Central is the concept of post-digital. Of taking information that we put into the internet back out of it and using it to make Real Things. To try to avoid experience being completely mediated by screens. Newspaper Club is the most successful expression of that so far.
[Things Our Friends Have Written On The Internet 2008, Ben Terrett]
I don’t want to bastardise Russell’s points to justify my own, but I will.
To me, this comes back to reintroducing friction. Not just online, but in daily interactions. A renaissance of pre-digital platforms.
People like things to hold, to touch, to put on walls, and to tinker with. There’s a reason vinyl sales are rising hand-in-hand with digital downloads. People want to interact physically with things and be aware of them. There’s value (mostly time) in ambient interactions, such as contactless payments, but the physical exchange still feels more real.
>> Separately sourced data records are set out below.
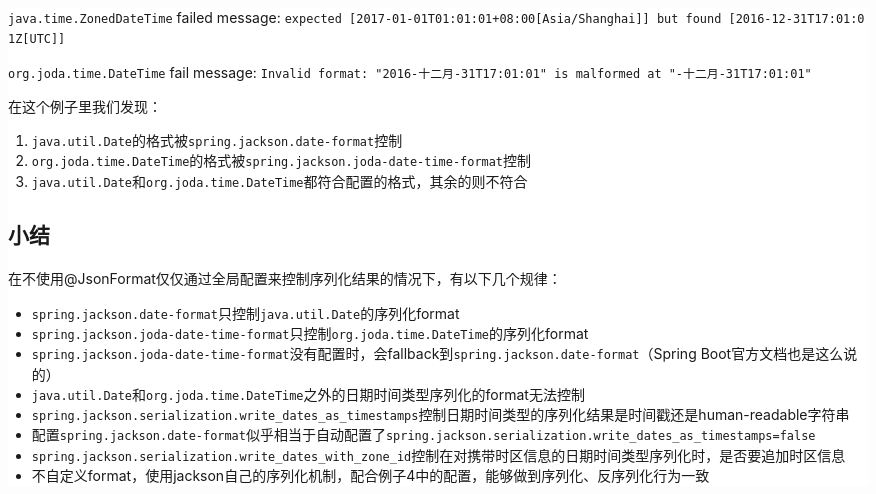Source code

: ``java.time.ZonedDateTime`` failed message: `expected [2017-01-01T01:01:01+08:00[Asia/Shanghai]] but found [2016-12-31T17:01:01Z[UTC]]`

``org.joda.time.DateTime`` fail message: `Invalid format: "2016-十二月-31T17:01:01" is malformed at "-十二月-31T17:01:01"`

在这个例子里我们发现：

1. ``java.util.Date``的格式被``spring.jackson.date-format``控制
1. ``org.joda.time.DateTime``的格式被``spring.jackson.joda-date-time-format``控制
1. ``java.util.Date``和``org.joda.time.DateTime``都符合配置的格式，其余的则不符合

## 小结

在不使用@JsonFormat仅仅通过全局配置来控制序列化结果的情况下，有以下几个规律：

* ``spring.jackson.date-format``只控制``java.util.Date``的序列化format
* ``spring.jackson.joda-date-time-format``只控制``org.joda.time.DateTime``的序列化format
* ``spring.jackson.joda-date-time-format``没有配置时，会fallback到``spring.jackson.date-format``（Spring Boot官方文档也是这么说的）
* ``java.util.Date``和``org.joda.time.DateTime``之外的日期时间类型序列化的format无法控制
* ``spring.jackson.serialization.write_dates_as_timestamps``控制日期时间类型的序列化结果是时间戳还是human-readable字符串
* 配置``spring.jackson.date-format``似乎相当于自动配置了``spring.jackson.serialization.write_dates_as_timestamps=false``
* ``spring.jackson.serialization.write_dates_with_zone_id``控制在对携带时区信息的日期时间类型序列化时，是否要追加时区信息
* 不自定义format，使用jackson自己的序列化机制，配合例子4中的配置，能够做到序列化、反序列化行为一致

  
[src-NoJsonFormat1Test]: src/test/java/me/chanjar/no_json_format/NoJsonFormat1Test.java
[src-NoJsonFormat2Test]: src/test/java/me/chanjar/no_json_format/NoJsonFormat2Test.java
[src-NoJsonFormat3Test]: src/test/java/me/chanjar/no_json_format/NoJsonFormat3Test.java
[src-NoJsonFormat4Test]: src/test/java/me/chanjar/no_json_format/NoJsonFormat4Test.java
[src-NoJsonFormat5Test]: src/test/java/me/chanjar/no_json_format/NoJsonFormat5Test.java
[src-NoJsonFormat6Test]: src/test/java/me/chanjar/no_json_format/NoJsonFormat6Test.java
[src-NoJsonFormat7Test]: src/test/java/me/chanjar/no_json_format/NoJsonFormat7Test.java
[src-NoJsonFormat8Test]: src/test/java/me/chanjar/no_json_format/NoJsonFormat8Test.java
[src-NoJsonFormat9Test]: src/test/java/me/chanjar/no_json_format/NoJsonFormat9Test.java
The London Cycle Hire Scheme probably owes a good chunk of its success to this. People are engaging with a tactile means of travelling; a physical exertion and mental engagement with paths, obstacles and hazards. This beats the binary, in/out, tube journey. People are welcoming tactility and friction back into their lives.
Other ways in which this can be done in your daily life:
1. Play Board Games.
2. Grind Your Own Coffee.
There’s plenty more, but embracing one or two regularly is important.